Additional OPTIWIN Results at OBESITYWEEK 2018
Additional results from the OPTIWIN study will be reported at ObesityWeek 2018. Dr. Jamy Ard will present the poster (T-P-3127), titled “OPTIFAST® Increases Weight Loss Response Compared With Food Based Diet Plan: The OPTIWIN Study,” on Tuesday, November 13 from 12:00 pm EST to 1:30 pm EST at the Music City Center (Exhibit Hall B-D, Level 3). Dr. Laura Matarese, PhD, RD, will give an oral presentation (T-OR-2018), titled “Effectiveness of OPTIFAST® Compared With Food Based Diet Plan on Body Composition: The OPTIWIN Study,” on Tuesday, November 13 at 4:45 pm EST at the Music City Center (Room 201 A-B, Level 2).
The OPTIFAST Program is a non-surgical weight-management option designed for people with a Body Mass Index (BMI) greater than 30. The program, which is available at more than 400 weight loss clinics across the U.S., is a medically-supervised intervention that closely monitors and assesses progress towards better health and emotional well-being.
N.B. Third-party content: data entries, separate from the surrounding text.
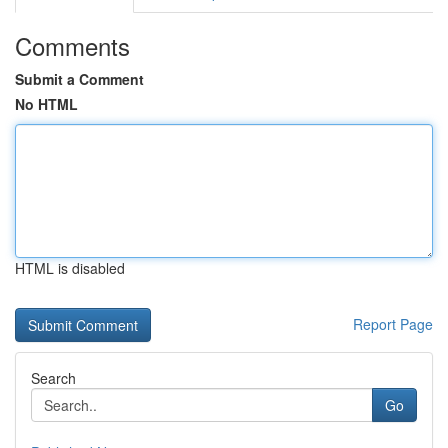
Comments
Submit a Comment
No HTML
HTML is disabled
Report Page
Search
Go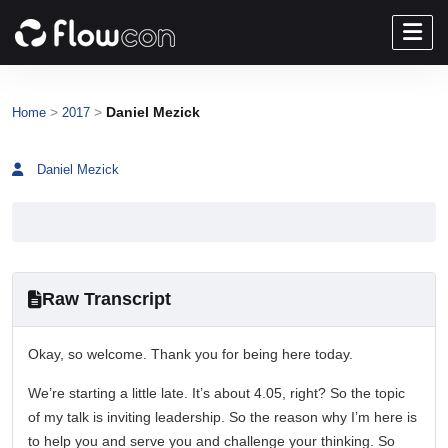
>
>
Daniel Mezick
Home
2017
Daniel Mezick
Raw Transcript
Okay, so welcome. Thank you for being here today.
We’re starting a little late. It’s about 4.05, right? So the topic
of my talk is inviting leadership. So the reason why I’m here is
to help you and serve you and challenge your thinking. So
The program utilizes a meal replacement plan that transitions to self-prepared ‘everyday’ meals, in conjunction with comprehensive patient education and support to help people lose weight, which can in turn reduce weight-related health risks. Clinical supervision is a key component of the program. Patients in the OPTIFAST Program meet regularly with their medical provider for monitoring and counselling.
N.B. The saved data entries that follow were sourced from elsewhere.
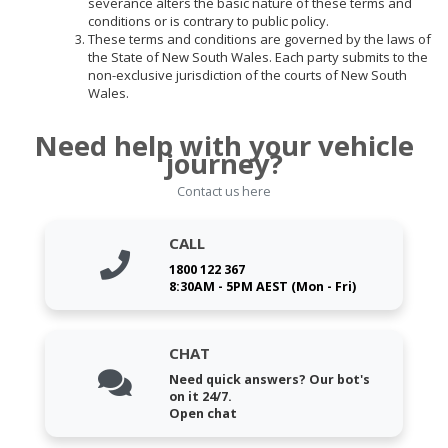
severance alters the basic nature of these terms and
conditions or is contrary to public policy.
These terms and conditions are governed by the laws of
the State of New South Wales. Each party submits to the
non-exclusive jurisdiction of the courts of New South
Wales.
Need help with your vehicle
journey?
Contact us here
CALL
1800 122 367
8:30AM - 5PM AEST (Mon - Fri)
CHAT
Need quick answers? Our bot's
on it 24/7.
Open chat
The OPTIFAST Program was launched in 1976 to fill the growing need to address obesity in a safe and effective way with medical monitoring as a key component. As diseases related to obesity became more prevalent, the OPTIFAST Program was introduced as a sensible option for lifestyle transformation. The OPTIFAST Program is offered by Nestlé Health Science and is available in key markets worldwide. For more information, to see patient stories or to find a weight loss clinic, visit www.optifast.com.
- Ard JD, Lewis KH, Rothberg A, et al. Effectiveness of a total meal replacement program (OPTIFAST® program) on weight loss: results from the OPTIWIN study. Obesity. 2018
- Diabetes Prevention Program Research Group; Knowler WC, Fowler SE, Hamman RF, et al. 10-Year Follow-up of Diabetes Incidence and Weight Loss in the Diabetes Prevention Program Outcomes Study. Lancet. 2009; 374: 1677-86.
- Knowler WC, et al. Reduction in the Incidence of Type 2 Diabetes with Lifestyle Intervention or Metformin. N Engl J Med. 2002; 346: 393-403.
- Jensen MD, et al. 2013 AHA/ACC/TOS Guideline for the Management of Overweight and Obesity in Adults: a Report of the American College of Cardiology/American Heart Association Task Force on Practice Guidelines and The Obesity Society. J Am Coll Cardiol. 2014; 63(25 Pt B): 2985-3023.